News | Advanced Visualization | March 06, 2017

European Team Developing Augmented Reality Visor to Dramatically Improve Surgery

Project team claims finished product will reduce surgery times by over 20 minutes for every three hours; mass production hoped to begin by 2022

VOSTARS, augmented reality surgical visor, Euopean project

Image courtesy of Photonics21

March 6, 2017 — Employing new photonics technology, European scientists are developing a new augmented reality surgical visor in a bid to improve accuracy of interventions. The visor shows anesthetic and medical data while superimposing a patient’s X-ray in perfect unison with their body, meaning surgeons never have to look away during an operation and surgery times are reduced by over 20 minutes for every three hours.

The VOSTARS (Video Optical See-Through Augmented Reality surgical System) medical visor is a head-mounted display (HMD) system that is capable of superimposing the patient’s X-ray images in perfect 3-D unison with their anatomy.

The visor also presents a patient’s anesthetic data, heart rate, body temperature, blood pressure and breathing rates conveniently into the surgeon’s field of vision, in a drive to increase accuracy by focusing on the operation and reduce time by never having to look away.

The project forecasts a significant improvement of the intervention accuracy coupled with a reduction in times spent in an operation and under anesthetic by at least 11 percent. 

Although augmented reality for surgical procedures has been talked about in academic and industrial research since the 1990s, a tool joining a surgeon’s natural perception with patient data has not yet been widely implemented.

However, it has been the use of photonics components — with the small, high-luminous micro display, the LED optical waveguide and the array of microns to project a 2-D X-ray image in front of the user — that has been fundamental to realizing this one-time science fiction, according to the research team.

Project coordinator Vincenzo Ferrari, biomedical engineering researcher at the Department of Information Engineering, at the University of Pisa, explained, “With this state-of-the-art, highly ergonomic visor, we intend to provide all the information required to improve surgery. The primary goal is to reduce not just surgery times, but also the time spent under anesthetic and the cost involved in any operation.”

In the same way that a facing camera on a smartphone films moving images, the VOSTARS system works by capturing what the surgeon sees from a head-mounted camera. The system then merges this footage of reality with the patient’s medical images, from computed tomography (CT), magnetic resonance imaging (MRI) or 3-D ultrasound scans.

The central processor, using the most advanced registration techniques available for surgical navigation, then presents a real-time hybrid image on the visor ‘dashboard’ to the surgeon.
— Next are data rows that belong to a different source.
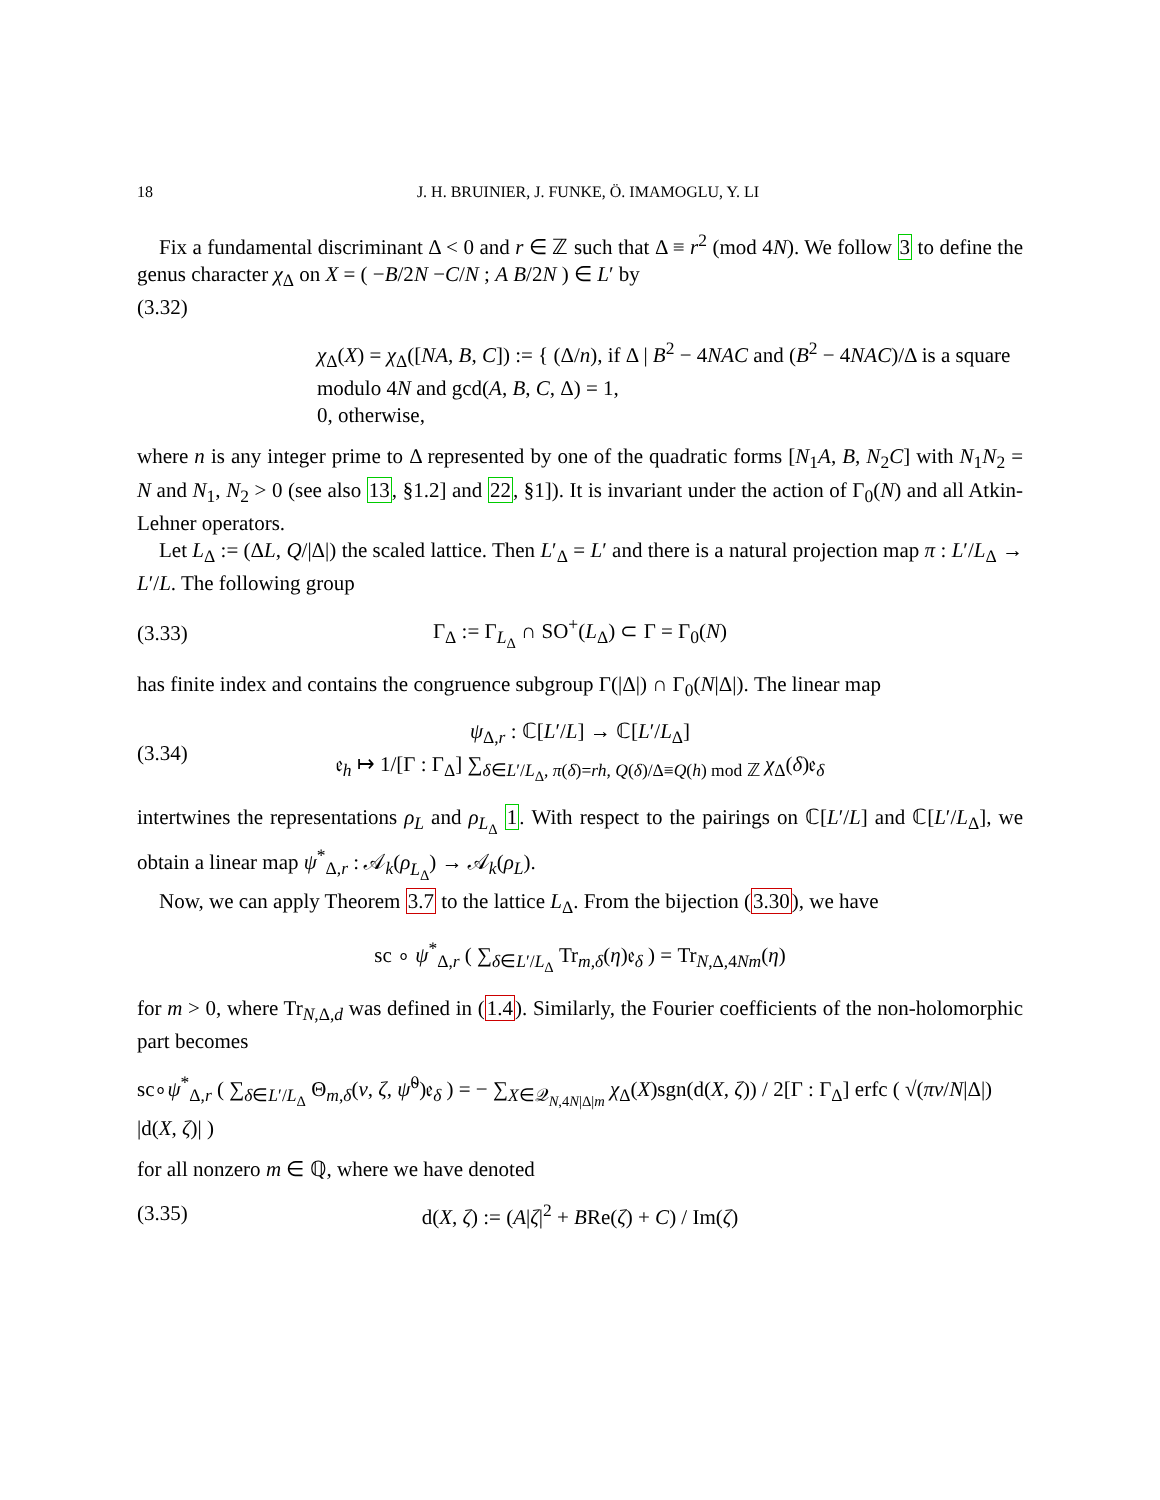18 J. H. BRUINIER, J. FUNKE, Ö. IMAMOGLU, Y. LI
Fix a fundamental discriminant Δ < 0 and r ∈ ℤ such that Δ ≡ r<sup>2</sup> (mod 4N). We follow 3 to define the genus character χ<sub>Δ</sub> on X = ( −B/2N −C/N ; A B/2N ) ∈ L′ by
(3.32)
χ<sub>Δ</sub>(X) = χ<sub>Δ</sub>([NA, B, C]) := { (Δ/n), if Δ | B<sup>2</sup> − 4NAC and (B<sup>2</sup> − 4NAC)/Δ is a square modulo 4N and gcd(A, B, C, Δ) = 1,
0, otherwise,
where n is any integer prime to Δ represented by one of the quadratic forms [N<sub>1</sub>A, B, N<sub>2</sub>C] with N<sub>1</sub>N<sub>2</sub> = N and N<sub>1</sub>, N<sub>2</sub> > 0 (see also 13, §1.2] and 22, §1]). It is invariant under the action of Γ<sub>0</sub>(N) and all Atkin-Lehner operators.
Let L<sub>Δ</sub> := (ΔL, Q/|Δ|) the scaled lattice. Then L′<sub>Δ</sub> = L′ and there is a natural projection map π : L′/L<sub>Δ</sub> → L′/L. The following group
(3.33)
Γ<sub>Δ</sub> := Γ<sub>L<sub>Δ</sub></sub> ∩ SO<sup>+</sup>(L<sub>Δ</sub>) ⊂ Γ = Γ<sub>0</sub>(N)
has finite index and contains the congruence subgroup Γ(|Δ|) ∩ Γ<sub>0</sub>(N|Δ|). The linear map
(3.34)
ψ<sub>Δ,r</sub> : ℂ[L′/L] → ℂ[L′/L<sub>Δ</sub>]
𝔢<sub>h</sub> ↦ 1/[Γ : Γ<sub>Δ</sub>] ∑<sub>δ∈L′/L<sub>Δ</sub>, π(δ)=rh, Q(δ)/Δ≡Q(h) mod ℤ</sub> χ<sub>Δ</sub>(δ)𝔢<sub>δ</sub>
intertwines the representations ρ<sub>L</sub> and ρ<sub>L<sub>Δ</sub></sub> 1. With respect to the pairings on ℂ[L′/L] and ℂ[L′/L<sub>Δ</sub>], we obtain a linear map ψ<sup>*</sup><sub>Δ,r</sub> : 𝒜<sub>k</sub>(ρ<sub>L<sub>Δ</sub></sub>) → 𝒜<sub>k</sub>(ρ<sub>L</sub>).
Now, we can apply Theorem 3.7 to the lattice L<sub>Δ</sub>. From the bijection (3.30), we have
sc ∘ ψ<sup>*</sup><sub>Δ,r</sub> ( ∑<sub>δ∈L′/L<sub>Δ</sub></sub> Tr<sub>m,δ</sub>(η)𝔢<sub>δ</sub> ) = Tr<sub>N,Δ,4Nm</sub>(η)
for m > 0, where Tr<sub>N,Δ,d</sub> was defined in (1.4). Similarly, the Fourier coefficients of the non-holomorphic part becomes
sc∘ψ<sup>*</sup><sub>Δ,r</sub> ( ∑<sub>δ∈L′/L<sub>Δ</sub></sub> Θ<sub>m,δ</sub>(v, ζ, ψ̃<sup>0</sup>)𝔢<sub>δ</sub> ) = − ∑<sub>X∈𝒬<sub>N,4N|Δ|m</sub></sub> χ<sub>Δ</sub>(X)sgn(d(X, ζ)) / 2[Γ : Γ<sub>Δ</sub>] erfc ( √(πv/N|Δ|) |d(X, ζ)| )
for all nonzero m ∈ ℚ, where we have denoted
(3.35)
d(X, ζ) := (A|ζ|<sup>2</sup> + BRe(ζ) + C) / Im(ζ)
“Imagine driving with a sat-nav: we know how to drive and roughly where to go, but with real-time information, like speed, distance and time presented to us, we can take the most efficient route in the quickest time and perhaps more safely,” said Ferrari. “However, rather than having that information on a small GPS screen, our important patient data, like the surgical target in the anatomy, anesthetic info, breathing and heart rates for example, are all integrated instantly into the surgical visor.
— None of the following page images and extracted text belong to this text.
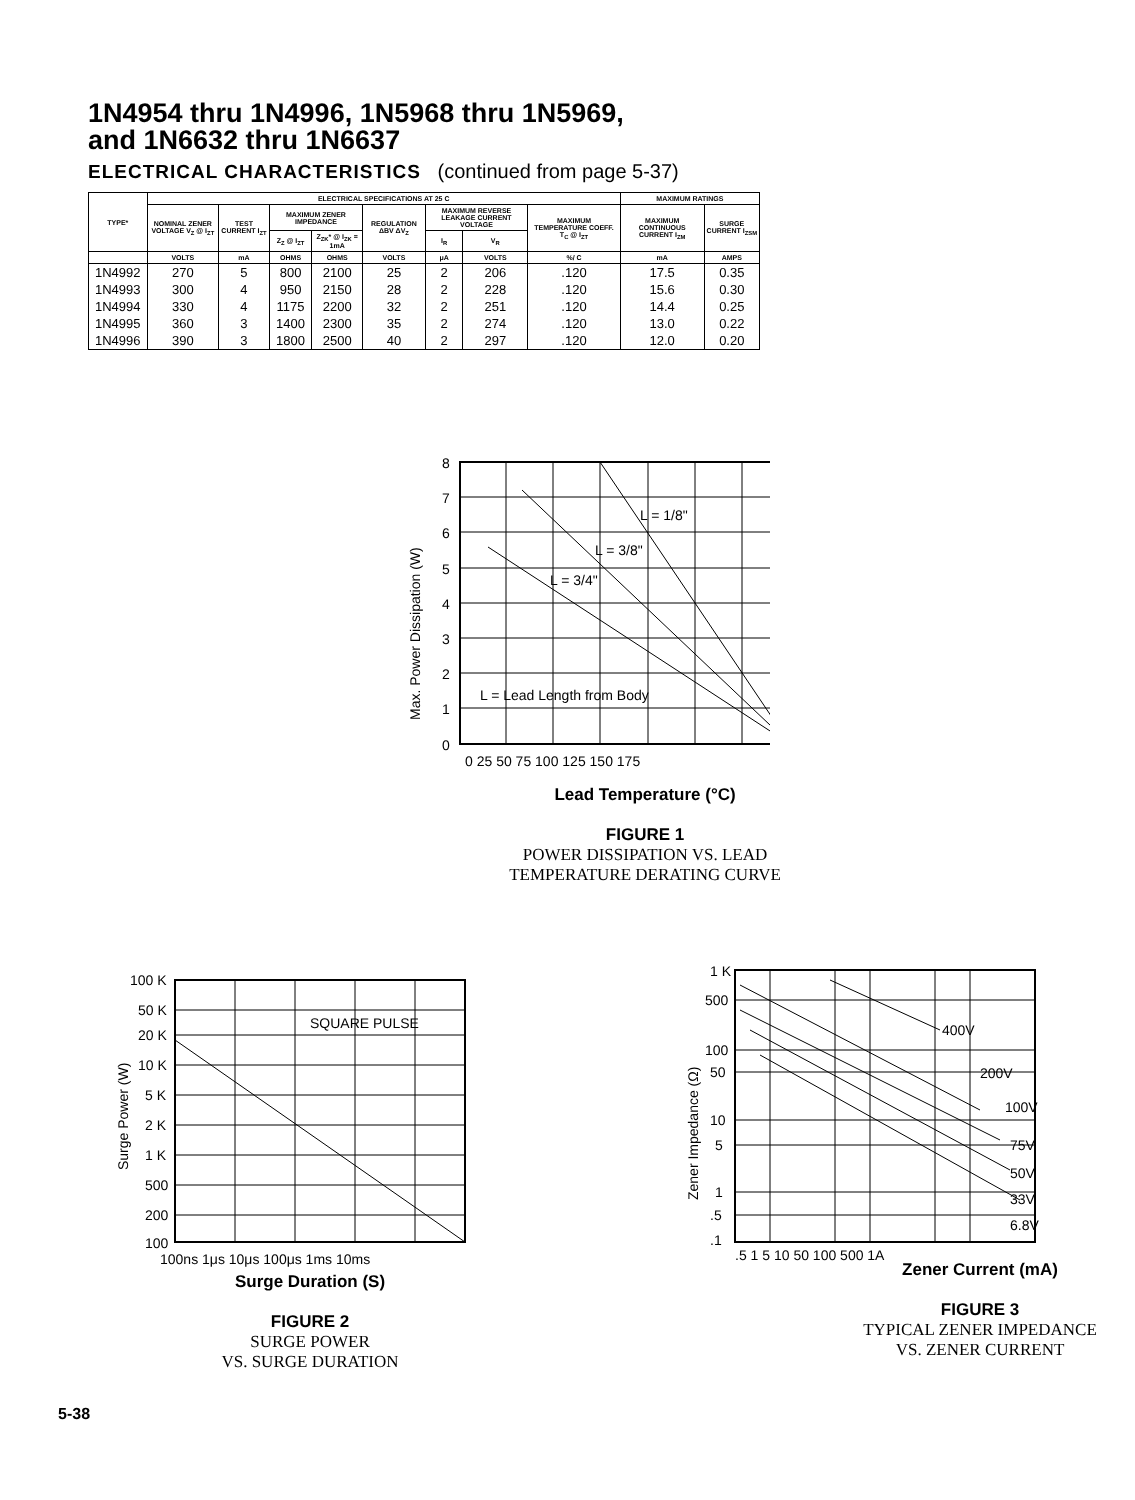1N4954 thru 1N4996, 1N5968 thru 1N5969,
and 1N6632 thru 1N6637
ELECTRICAL CHARACTERISTICS (continued from page 5-37)
| TYPE* | ELECTRICAL SPECIFICATIONS AT 25 C | | | | | | | | MAXIMUM RATINGS | |
| --- | --- | --- | --- | --- | --- | --- | --- | --- | --- | --- |
| | NOMINAL ZENER VOLTAGE V<sub>Z</sub> @ I<sub>ZT</sub> | TEST CURRENT I<sub>ZT</sub> | MAXIMUM ZENER IMPEDANCE | | REGULATION ΔBV ΔV<sub>Z</sub> | MAXIMUM REVERSE LEAKAGE CURRENT VOLTAGE | | MAXIMUM TEMPERATURE COEFF. T<sub>C</sub> @ I<sub>ZT</sub> | MAXIMUM CONTINUOUS CURRENT I<sub>ZM</sub> | SURGE CURRENT I<sub>ZSM</sub> |
| | | | Z<sub>Z</sub> @ I<sub>ZT</sub> | Z<sub>ZK</sub>* @ I<sub>ZK</sub> = 1mA | | I<sub>R</sub> | V<sub>R</sub> | | | |
| | VOLTS | mA | OHMS | OHMS | VOLTS | μA | VOLTS | %/ C | mA | AMPS |
| 1N4992 | 270 | 5 | 800 | 2100 | 25 | 2 | 206 | .120 | 17.5 | 0.35 |
| 1N4993 | 300 | 4 | 950 | 2150 | 28 | 2 | 228 | .120 | 15.6 | 0.30 |
| 1N4994 | 330 | 4 | 1175 | 2200 | 32 | 2 | 251 | .120 | 14.4 | 0.25 |
| 1N4995 | 360 | 3 | 1400 | 2300 | 35 | 2 | 274 | .120 | 13.0 | 0.22 |
| 1N4996 | 390 | 3 | 1800 | 2500 | 40 | 2 | 297 | .120 | 12.0 | 0.20 |
L = Lead Length from Body
L = 1/8"
L = 3/8"
L = 3/4"
8
7
6
5
4
3
2
1
0
0 25 50 75 100 125 150 175
Max. Power Dissipation (W)
Lead Temperature (°C)
FIGURE 1
POWER DISSIPATION VS. LEAD
TEMPERATURE DERATING CURVE
SQUARE PULSE
100 K
50 K
20 K
10 K
5 K
2 K
1 K
500
200
100
100ns 1μs 10μs 100μs 1ms 10ms
Surge Power (W)
Surge Duration (S)
FIGURE 2
SURGE POWER
VS. SURGE DURATION
400V
200V
100V
75V
50V
33V
6.8V
1 K
500
100
50
10
5
1
.5
.1
.5 1 5 10 50 100 500 1A
Zener Impedance (Ω)
Zener Current (mA)
FIGURE 3
TYPICAL ZENER IMPEDANCE
VS. ZENER CURRENT
5-38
“A clinician can move freely while still seeing the patient, the hybrid X-ray image and all of critical data all at once in a surgical ‘dashboard’ inside the screen. The surgeon, the patient and the procedure are all at one,” he added

Scientists at VOSTARS are building a hybrid of the two existing AR headsets approaches that combines all the benefits of both a video see-through (VST) system and optical see-through (OST) head-mounted display.

Fabrizio Cutolo, engineer and expert in wearable augmented reality systems, believes neither VST nor OST alone was suitable for operating on a live patient. “When operating on a real person, it was clear to us that the benefits of OST and VST systems could be combined to make a hybrid device,” he said.

In ‘optical see-through’ (OST) systems, as in Microsoft Hololens, the user has a direct view of the natural environment, with the computer-generated images superimposed on a user’s field of vision using a semi-transparent mirror. This gives the user a more naturalistic experience, superimposing small amounts of the virtual onto the real world.

With ‘video see-through’ (VST) systems, as seen in the Occulus Rift headsets, the user is submerged in the virtual world, seeing through a closed HMD together with stereo cameras, experiencing life through screens. Since VST systems capture the video-image as seen by the user in real time, it is good for aligning the real and virtual worlds.

“For something as critical as an operation, we had to have the naturalistic ‘feel’ of OST, while having the fluid interaction of the VST. Therefore a brand new device had to be made from scratch, rather than extend an existing technology. The VST-OST Augmented Reality hybrid was born,” said Cutolo.

Already three months into the three-year project, VOSTARS aims to have a working prototype of the hybrid device ready for May of 2018. The project is initially being trialed on a number of procedures to the head, including maxillofacial (jaws and face) surgery, neurosurgery, ENT (ear, nose and throat) and orthopedic surgery. The project team hopes the technology will be available to end users in three years, with mass production by 2022.